Il 21 marzo 2013, una settimana dopo essere stato eletto al Soglio Pontificio, papa Francesco ricevette una copia del Patto dalle mani dell’attivista marxista Adolfo Pérez Esquivel, argentino come lui. Gliela offriva mons. Pedro Casáldiga, vescovo emerito di São Félix do Araguaia, Brasile, autodefinitosi “monsignore falce e martello” per le sue ovvie simpatie politiche.

L’anno successivo, il 14 luglio 2014, il teologo della liberazione Leonardo Boff – che poi contribuirà non poco all’enciclica Laudato si’ – scrisse l’articolo “Il Patto delle catacombe vissuto da papa Francesco”. Dopo aver esposto il contenuto del Patto, egli concludeva: “Non sono proprio questi gli ideali presentati da papa Francesco?”.
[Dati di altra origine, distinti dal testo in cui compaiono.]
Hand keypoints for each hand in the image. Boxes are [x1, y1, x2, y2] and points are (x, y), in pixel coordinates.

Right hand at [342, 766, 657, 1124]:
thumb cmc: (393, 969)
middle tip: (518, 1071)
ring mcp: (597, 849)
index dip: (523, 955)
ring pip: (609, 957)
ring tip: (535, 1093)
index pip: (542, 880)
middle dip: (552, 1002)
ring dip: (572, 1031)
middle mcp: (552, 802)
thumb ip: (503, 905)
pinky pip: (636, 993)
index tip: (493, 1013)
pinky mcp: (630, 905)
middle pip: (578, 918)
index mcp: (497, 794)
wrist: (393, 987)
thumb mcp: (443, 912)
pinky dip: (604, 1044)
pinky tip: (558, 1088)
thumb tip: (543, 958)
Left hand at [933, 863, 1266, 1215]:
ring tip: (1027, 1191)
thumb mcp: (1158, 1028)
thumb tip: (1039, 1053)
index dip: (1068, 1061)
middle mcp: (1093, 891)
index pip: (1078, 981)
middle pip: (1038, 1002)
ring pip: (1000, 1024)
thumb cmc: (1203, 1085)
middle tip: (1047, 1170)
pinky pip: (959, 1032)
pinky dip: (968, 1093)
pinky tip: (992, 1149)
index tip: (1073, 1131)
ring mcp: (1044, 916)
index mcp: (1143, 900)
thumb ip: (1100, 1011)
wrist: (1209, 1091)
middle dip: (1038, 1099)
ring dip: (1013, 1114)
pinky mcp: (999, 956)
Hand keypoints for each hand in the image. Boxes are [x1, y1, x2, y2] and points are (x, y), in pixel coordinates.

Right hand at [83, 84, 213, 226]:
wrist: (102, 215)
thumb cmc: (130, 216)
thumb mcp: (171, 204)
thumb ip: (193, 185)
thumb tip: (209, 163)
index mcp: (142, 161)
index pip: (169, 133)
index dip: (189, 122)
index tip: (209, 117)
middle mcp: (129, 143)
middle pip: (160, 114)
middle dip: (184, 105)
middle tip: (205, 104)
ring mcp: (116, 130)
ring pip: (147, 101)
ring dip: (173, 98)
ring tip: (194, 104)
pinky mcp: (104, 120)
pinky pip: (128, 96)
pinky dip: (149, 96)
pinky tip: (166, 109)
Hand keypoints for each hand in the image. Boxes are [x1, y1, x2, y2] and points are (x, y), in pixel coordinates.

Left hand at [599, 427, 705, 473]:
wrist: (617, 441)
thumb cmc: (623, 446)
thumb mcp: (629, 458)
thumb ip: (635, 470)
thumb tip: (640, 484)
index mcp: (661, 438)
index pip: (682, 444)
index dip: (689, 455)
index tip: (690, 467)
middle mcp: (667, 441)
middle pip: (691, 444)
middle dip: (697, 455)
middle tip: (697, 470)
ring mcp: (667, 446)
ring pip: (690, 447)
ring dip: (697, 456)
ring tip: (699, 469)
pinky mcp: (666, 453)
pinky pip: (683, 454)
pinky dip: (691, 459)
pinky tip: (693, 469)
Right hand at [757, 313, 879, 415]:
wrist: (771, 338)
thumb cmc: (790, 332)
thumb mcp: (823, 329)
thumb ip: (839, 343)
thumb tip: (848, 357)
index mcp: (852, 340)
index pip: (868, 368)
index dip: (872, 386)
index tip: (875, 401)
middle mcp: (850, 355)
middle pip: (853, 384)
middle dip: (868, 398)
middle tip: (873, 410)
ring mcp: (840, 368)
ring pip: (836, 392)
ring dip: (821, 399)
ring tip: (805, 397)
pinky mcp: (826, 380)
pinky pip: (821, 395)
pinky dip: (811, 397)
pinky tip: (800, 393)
E, infatti, questi cinque anni di pontificato francescano hanno visto lo “sdoganamento” della Teologia della liberazione che, da condannata dai due precedenti Pontefici, “è ormai entrata definitivamente nella normalità della vita della Chiesa”, nelle parole dell’allora portavoce del Vaticano, padre Federico Lombardi. Il suo fondatore, padre Gustavo Gutiérrez, è stato più volte ricevuto in Vaticano.

Una vera rivoluzione copernicana. O, per usare l’espressione ormai di moda, un vero “cambio di paradigma”.